> _Work to be completed_
Please retype each line in all of the entries below, keeping every word and letter unchanged.

Collection entries
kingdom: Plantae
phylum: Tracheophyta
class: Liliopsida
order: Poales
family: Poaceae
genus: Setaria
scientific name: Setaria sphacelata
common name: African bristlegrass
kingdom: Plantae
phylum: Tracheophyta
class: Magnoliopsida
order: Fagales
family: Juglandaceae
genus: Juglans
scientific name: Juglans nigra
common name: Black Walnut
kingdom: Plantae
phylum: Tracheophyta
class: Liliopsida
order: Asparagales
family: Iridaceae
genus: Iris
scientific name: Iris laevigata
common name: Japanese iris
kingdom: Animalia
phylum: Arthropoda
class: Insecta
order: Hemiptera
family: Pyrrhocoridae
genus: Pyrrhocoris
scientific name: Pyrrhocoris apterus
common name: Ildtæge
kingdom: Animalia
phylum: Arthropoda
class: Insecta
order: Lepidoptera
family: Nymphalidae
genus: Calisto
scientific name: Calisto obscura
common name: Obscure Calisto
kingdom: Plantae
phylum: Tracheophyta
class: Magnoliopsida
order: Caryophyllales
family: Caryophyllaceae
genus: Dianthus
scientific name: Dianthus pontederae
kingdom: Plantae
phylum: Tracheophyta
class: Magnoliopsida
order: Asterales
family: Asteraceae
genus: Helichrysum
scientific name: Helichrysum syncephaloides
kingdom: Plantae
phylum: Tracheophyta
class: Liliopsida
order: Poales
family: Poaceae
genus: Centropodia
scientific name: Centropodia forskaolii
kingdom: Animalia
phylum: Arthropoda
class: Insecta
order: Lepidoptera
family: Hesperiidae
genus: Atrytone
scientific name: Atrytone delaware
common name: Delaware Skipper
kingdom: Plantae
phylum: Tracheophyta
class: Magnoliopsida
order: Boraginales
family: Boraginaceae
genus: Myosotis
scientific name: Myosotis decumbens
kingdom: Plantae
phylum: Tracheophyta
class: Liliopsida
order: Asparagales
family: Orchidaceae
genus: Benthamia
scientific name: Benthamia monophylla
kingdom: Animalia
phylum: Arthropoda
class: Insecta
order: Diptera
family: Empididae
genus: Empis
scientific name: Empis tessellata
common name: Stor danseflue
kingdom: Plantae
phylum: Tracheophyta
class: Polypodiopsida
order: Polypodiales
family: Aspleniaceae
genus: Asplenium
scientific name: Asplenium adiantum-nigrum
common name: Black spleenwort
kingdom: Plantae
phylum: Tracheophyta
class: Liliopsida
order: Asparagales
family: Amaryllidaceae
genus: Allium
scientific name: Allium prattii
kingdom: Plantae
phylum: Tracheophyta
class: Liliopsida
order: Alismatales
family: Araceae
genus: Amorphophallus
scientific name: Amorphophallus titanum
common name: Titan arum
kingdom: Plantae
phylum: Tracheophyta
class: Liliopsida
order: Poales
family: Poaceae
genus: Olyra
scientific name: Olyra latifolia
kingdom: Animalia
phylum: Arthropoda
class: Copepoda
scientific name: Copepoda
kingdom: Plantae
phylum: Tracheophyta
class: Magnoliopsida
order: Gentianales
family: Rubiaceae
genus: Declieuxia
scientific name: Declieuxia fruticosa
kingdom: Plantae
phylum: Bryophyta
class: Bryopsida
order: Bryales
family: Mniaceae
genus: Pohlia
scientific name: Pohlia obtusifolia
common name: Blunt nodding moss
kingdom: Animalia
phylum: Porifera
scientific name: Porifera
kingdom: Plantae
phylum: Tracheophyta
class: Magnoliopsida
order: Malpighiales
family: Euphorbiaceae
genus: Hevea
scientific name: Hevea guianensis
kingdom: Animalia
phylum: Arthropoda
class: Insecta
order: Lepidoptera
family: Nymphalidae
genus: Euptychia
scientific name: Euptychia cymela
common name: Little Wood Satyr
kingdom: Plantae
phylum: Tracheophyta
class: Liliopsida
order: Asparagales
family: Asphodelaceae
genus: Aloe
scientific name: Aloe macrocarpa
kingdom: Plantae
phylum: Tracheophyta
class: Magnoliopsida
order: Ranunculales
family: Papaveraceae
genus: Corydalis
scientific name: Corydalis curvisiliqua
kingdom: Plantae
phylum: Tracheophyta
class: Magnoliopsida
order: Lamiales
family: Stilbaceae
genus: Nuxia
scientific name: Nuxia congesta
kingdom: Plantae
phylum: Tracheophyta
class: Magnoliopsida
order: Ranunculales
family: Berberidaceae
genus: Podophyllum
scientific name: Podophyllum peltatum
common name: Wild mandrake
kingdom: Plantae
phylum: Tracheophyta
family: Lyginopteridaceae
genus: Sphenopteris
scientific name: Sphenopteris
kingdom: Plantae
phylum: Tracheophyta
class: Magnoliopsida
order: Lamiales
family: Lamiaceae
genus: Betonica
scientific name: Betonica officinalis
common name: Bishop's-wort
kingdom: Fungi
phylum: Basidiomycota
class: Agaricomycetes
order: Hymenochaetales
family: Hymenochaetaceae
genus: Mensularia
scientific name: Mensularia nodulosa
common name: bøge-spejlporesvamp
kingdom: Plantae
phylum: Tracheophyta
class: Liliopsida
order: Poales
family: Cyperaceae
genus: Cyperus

> _Full response_
kingdom: Plantae
phylum: Tracheophyta
class: Liliopsida
order: Poales
family: Poaceae
genus: Setaria
scientific name: Setaria sphacelata
common name: African bristlegrass
kingdom: Plantae
phylum: Tracheophyta
class: Magnoliopsida
order: Fagales
family: Juglandaceae
genus: Juglans
scientific name: Juglans nigra
common name: Black Walnut
kingdom: Plantae
phylum: Tracheophyta
class: Liliopsida
order: Asparagales
family: Iridaceae
genus: Iris
scientific name: Iris laevigata
common name: Japanese iris
kingdom: Animalia
phylum: Arthropoda
class: Insecta
order: Hemiptera
family: Pyrrhocoridae
genus: Pyrrhocoris
scientific name: Pyrrhocoris apterus
common name: Ildtæge
kingdom: Animalia
phylum: Arthropoda
class: Insecta
order: Lepidoptera
family: Nymphalidae
genus: Calisto
scientific name: Calisto obscura
common name: Obscure Calisto
kingdom: Plantae
phylum: Tracheophyta
class: Magnoliopsida
order: Caryophyllales
family: Caryophyllaceae
genus: Dianthus
scientific name: Dianthus pontederae
kingdom: Plantae
phylum: Tracheophyta
class: Magnoliopsida
order: Asterales
family: Asteraceae
genus: Helichrysum
scientific name: Helichrysum syncephaloides
kingdom: Plantae
phylum: Tracheophyta
class: Liliopsida
order: Poales
family: Poaceae
genus: Centropodia
scientific name: Centropodia forskaolii
kingdom: Animalia
phylum: Arthropoda
class: Insecta
order: Lepidoptera
family: Hesperiidae
genus: Atrytone
scientific name: Atrytone delaware
common name: Delaware Skipper
kingdom: Plantae
phylum: Tracheophyta
class: Magnoliopsida
order: Boraginales
family: Boraginaceae
genus: Myosotis
scientific name: Myosotis decumbens
kingdom: Plantae
phylum: Tracheophyta
class: Liliopsida
order: Asparagales
family: Orchidaceae
genus: Benthamia
scientific name: Benthamia monophylla
kingdom: Animalia
phylum: Arthropoda
class: Insecta
order: Diptera
family: Empididae
genus: Empis
scientific name: Empis tessellata
common name: Stor danseflue
kingdom: Plantae
phylum: Tracheophyta
class: Polypodiopsida
order: Polypodiales
family: Aspleniaceae
genus: Asplenium
scientific name: Asplenium adiantum-nigrum
common name: Black spleenwort
kingdom: Plantae
phylum: Tracheophyta
class: Liliopsida
order: Asparagales
family: Amaryllidaceae
genus: Allium
scientific name: Allium prattii
kingdom: Plantae
phylum: Tracheophyta
class: Liliopsida
order: Alismatales
family: Araceae
genus: Amorphophallus
scientific name: Amorphophallus titanum
common name: Titan arum
kingdom: Plantae
phylum: Tracheophyta
class: Liliopsida
order: Poales
family: Poaceae
genus: Olyra
scientific name: Olyra latifolia
kingdom: Animalia
phylum: Arthropoda
class: Copepoda
scientific name: Copepoda
kingdom: Plantae
phylum: Tracheophyta
class: Magnoliopsida
order: Gentianales
family: Rubiaceae
genus: Declieuxia
scientific name: Declieuxia fruticosa
kingdom: Plantae
phylum: Bryophyta
class: Bryopsida
order: Bryales
family: Mniaceae
genus: Pohlia
scientific name: Pohlia obtusifolia
common name: Blunt nodding moss
kingdom: Animalia
phylum: Porifera
scientific name: Porifera
kingdom: Plantae
phylum: Tracheophyta
class: Magnoliopsida
order: Malpighiales
family: Euphorbiaceae
genus: Hevea
scientific name: Hevea guianensis
kingdom: Animalia
phylum: Arthropoda
class: Insecta
order: Lepidoptera
family: Nymphalidae
genus: Euptychia
scientific name: Euptychia cymela
common name: Little Wood Satyr
kingdom: Plantae
phylum: Tracheophyta
class: Liliopsida
order: Asparagales
family: Asphodelaceae
genus: Aloe
scientific name: Aloe macrocarpa
kingdom: Plantae
phylum: Tracheophyta
class: Magnoliopsida
order: Ranunculales
family: Papaveraceae
genus: Corydalis
scientific name: Corydalis curvisiliqua
kingdom: Plantae
phylum: Tracheophyta
class: Magnoliopsida
order: Lamiales
family: Stilbaceae
genus: Nuxia
scientific name: Nuxia congesta
kingdom: Plantae
phylum: Tracheophyta
class: Magnoliopsida
order: Ranunculales
family: Berberidaceae
genus: Podophyllum
scientific name: Podophyllum peltatum
common name: Wild mandrake
kingdom: Plantae
phylum: Tracheophyta
family: Lyginopteridaceae
genus: Sphenopteris
scientific name: Sphenopteris
kingdom: Plantae
phylum: Tracheophyta
class: Magnoliopsida
order: Lamiales
family: Lamiaceae
genus: Betonica
scientific name: Betonica officinalis
common name: Bishop's-wort
kingdom: Fungi
phylum: Basidiomycota
class: Agaricomycetes
order: Hymenochaetales
family: Hymenochaetaceae
genus: Mensularia
scientific name: Mensularia nodulosa
common name: bøge-spejlporesvamp
kingdom: Plantae
phylum: Tracheophyta
class: Liliopsida
order: Poales
family: Cyperaceae
genus: Cyperus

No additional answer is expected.